To figure the minimum required distribution for 2001, divide your account balance at the end of 2000 by the distribution period from the table. This is the "applicable divisor" listed next to your age (as of your birthday in 2001) in the Table for Determining Applicable Divisor for MDIB (Minimum Distribution Incidental Benefit) on page 80 of Publication 590, unless your sole beneficiary is your spouse who is more than 10 years younger than you are. In that case, use the number at the intersection of the ages of you and your spouse (as of your birthdays in 2001) in Table II (Joint and Last Survivor Expectancy) beginning on page 76 of Publication 590. These rules also apply for figuring the minimum required distribution for 2001 for an owner who dies in 2001 after his or her required beginning date.

**DISTRIBUTIONS AFTER THE OWNER'S DEATH.** Under the new rules, if the
designated beneficiary of the owner is an individual, such as the owner's spouse
or child, minimum required distributions for years after the year of the owner's
death generally are based on a distribution period that can be determined using
the beneficiary's single life expectancy. This rule applies whether or not the
death occurred before the owner's required beginning date. If the owner's
beneficiary is not an individual (for example, if the beneficiary is the owner's
estate), the rule for determining minimum required distributions for years after
the owner's death depends on whether or not the death occurred before the
owner's required beginning date.

───

> _What the task requires_
List every example of a beneficiary named in the text on minimum required distributions.

───

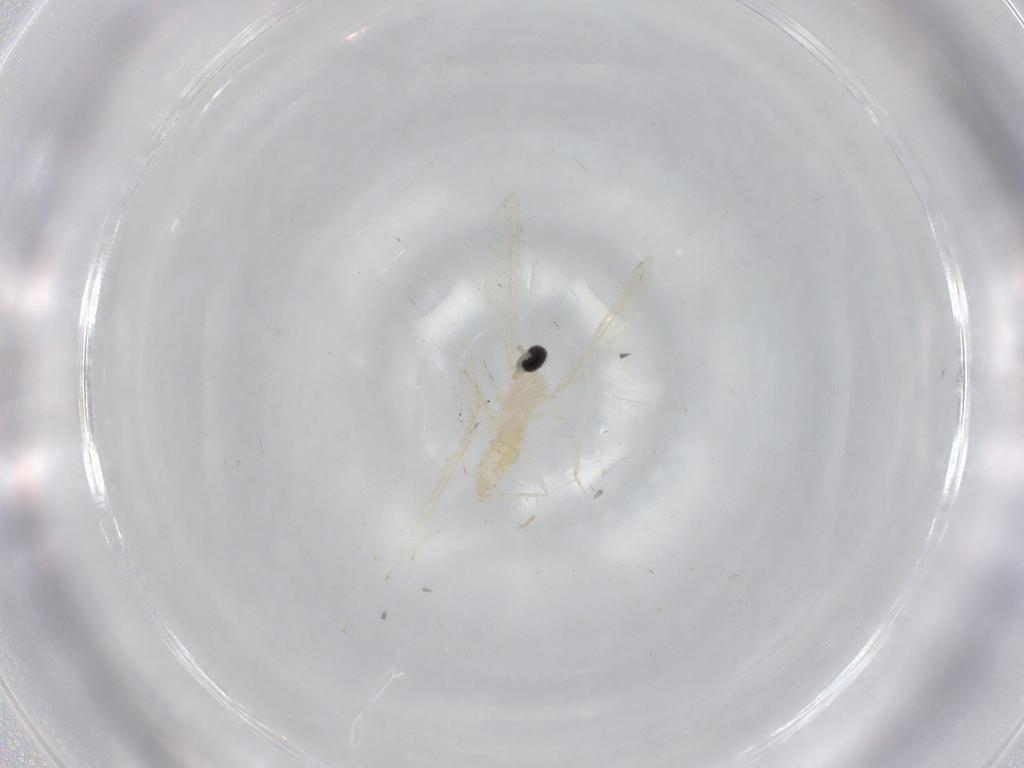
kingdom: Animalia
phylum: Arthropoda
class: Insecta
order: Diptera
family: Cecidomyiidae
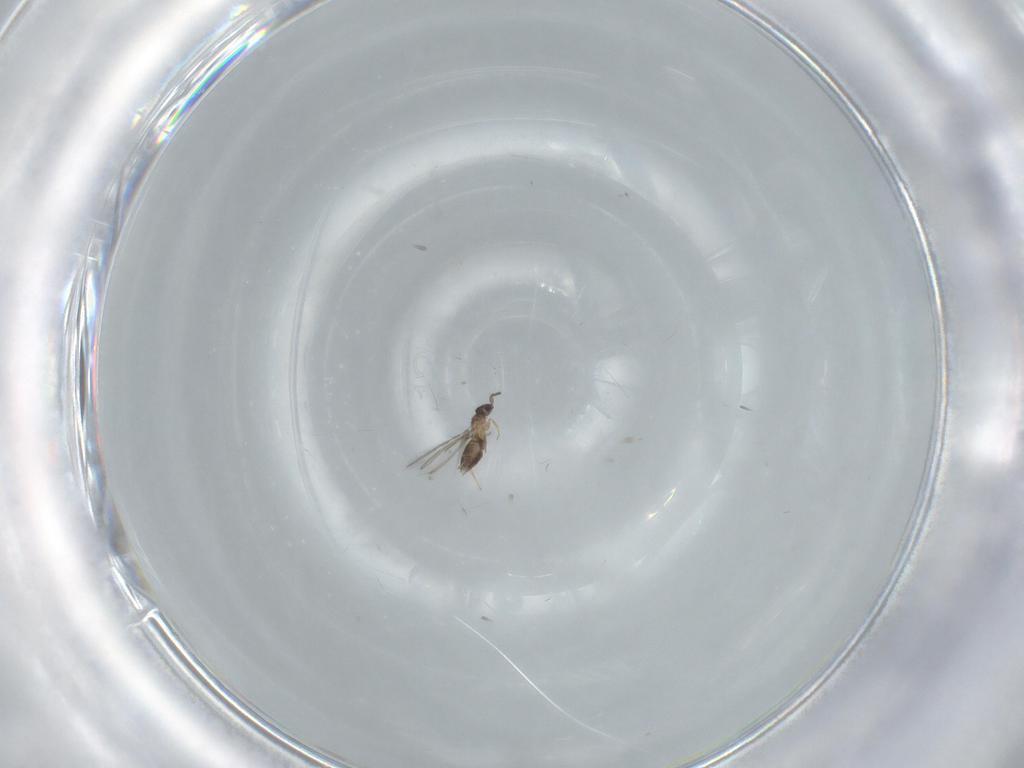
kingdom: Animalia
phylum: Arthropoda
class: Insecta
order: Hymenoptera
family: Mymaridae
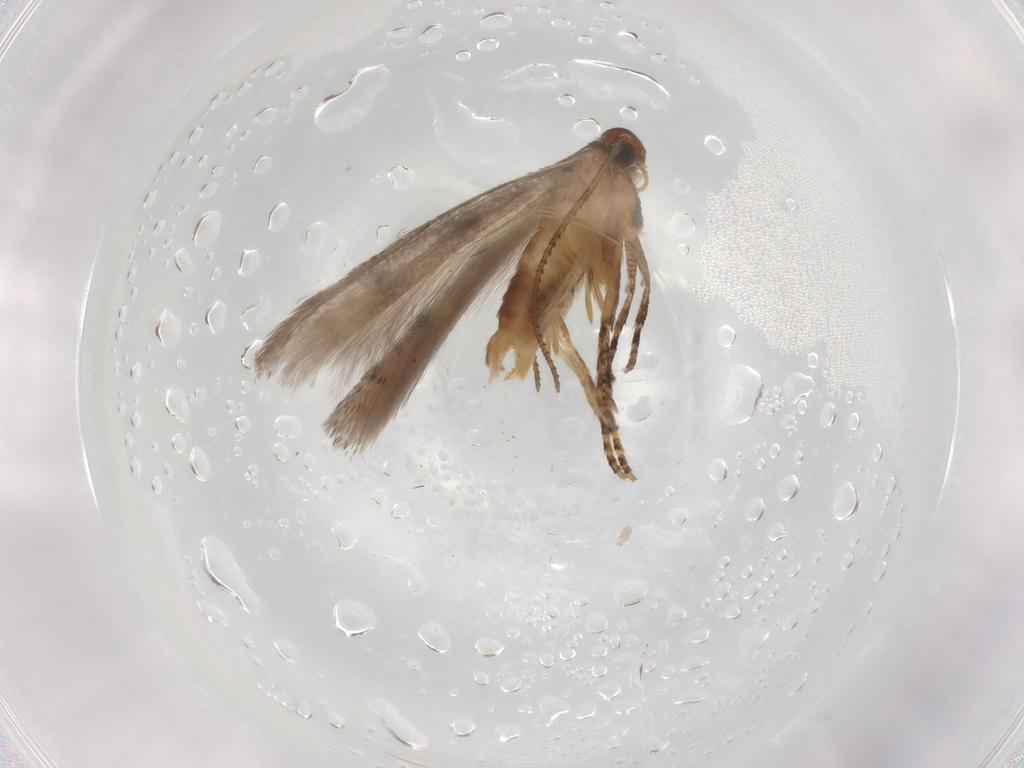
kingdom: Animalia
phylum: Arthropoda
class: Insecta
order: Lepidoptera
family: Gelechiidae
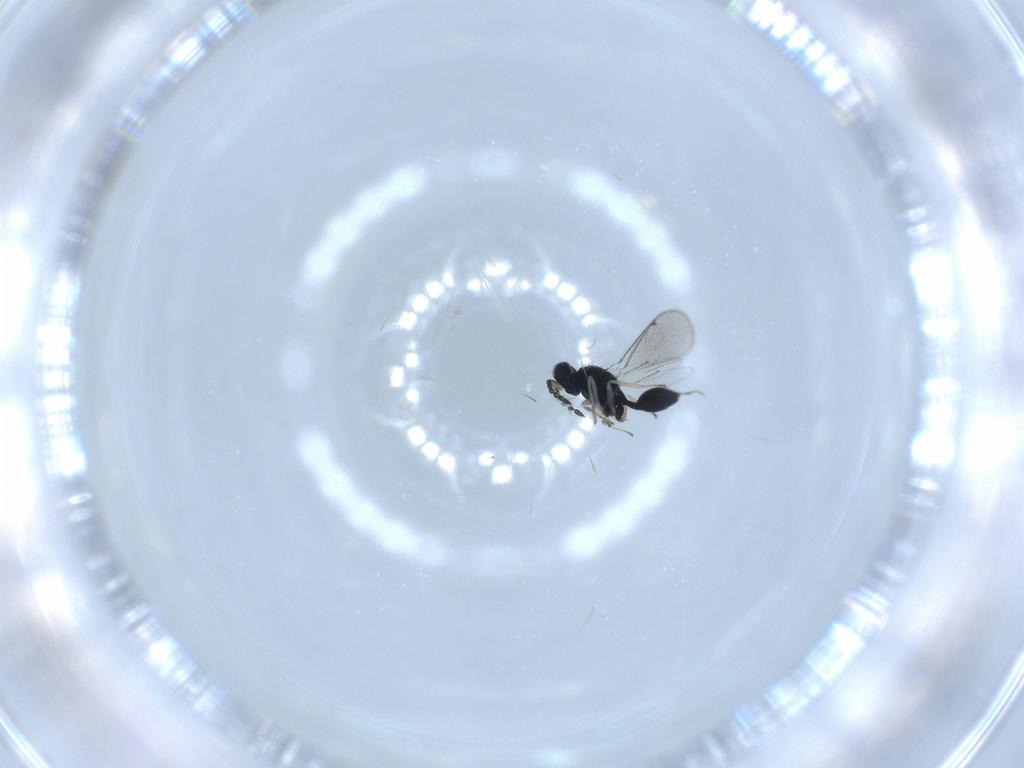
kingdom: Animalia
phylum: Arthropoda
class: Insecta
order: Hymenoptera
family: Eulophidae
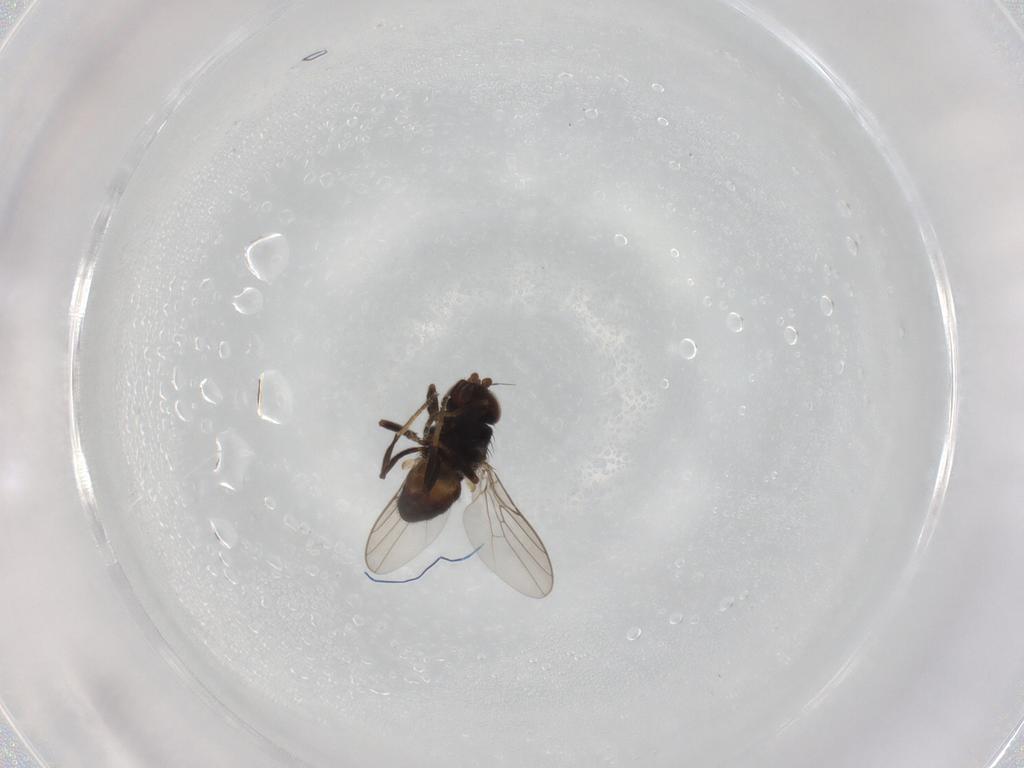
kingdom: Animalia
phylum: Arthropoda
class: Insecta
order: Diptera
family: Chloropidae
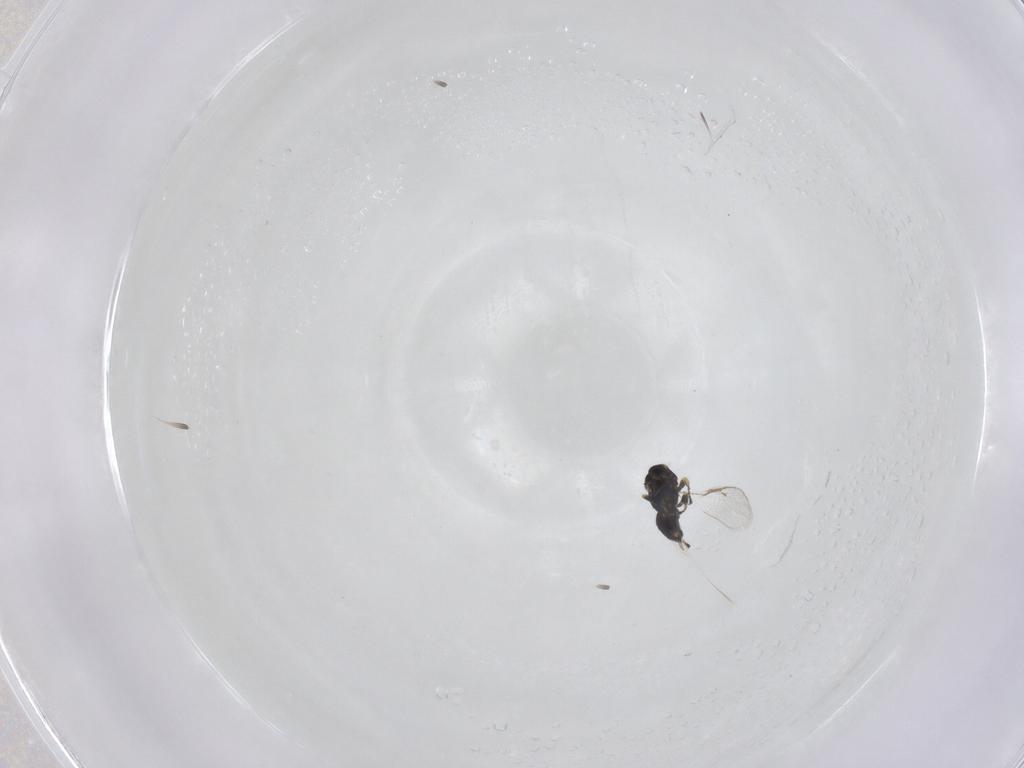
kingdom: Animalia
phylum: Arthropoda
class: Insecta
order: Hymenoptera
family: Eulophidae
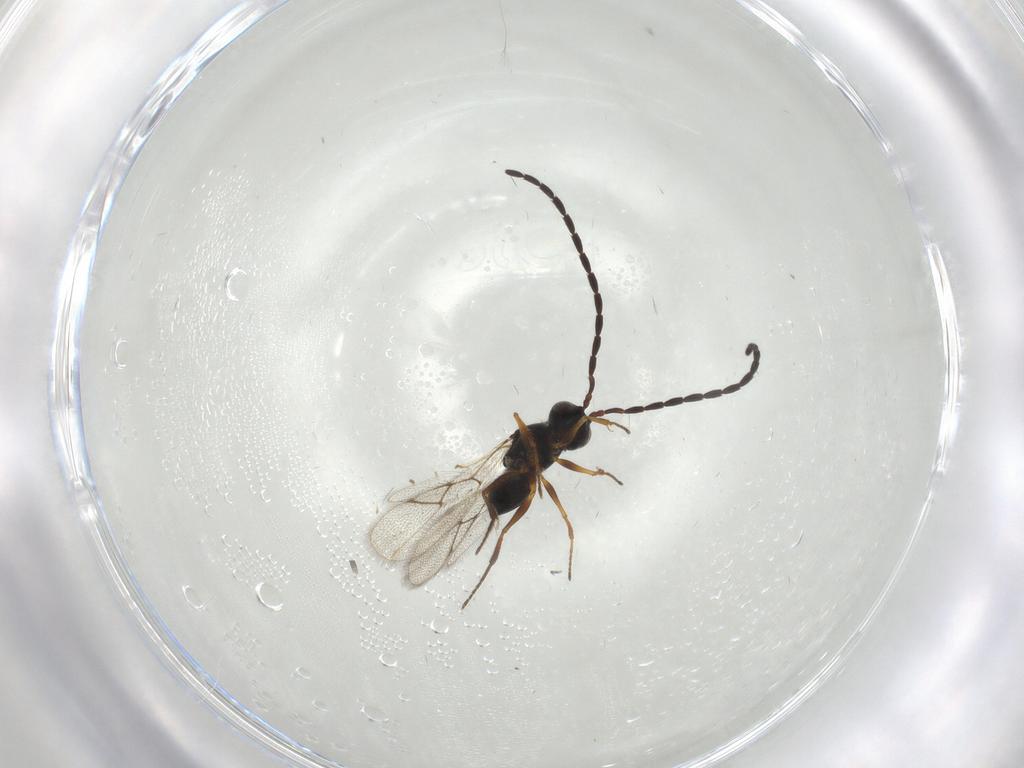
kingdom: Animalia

───

> _Expected answer_
- the owner's spouse
- the owner's child
- the owner's estate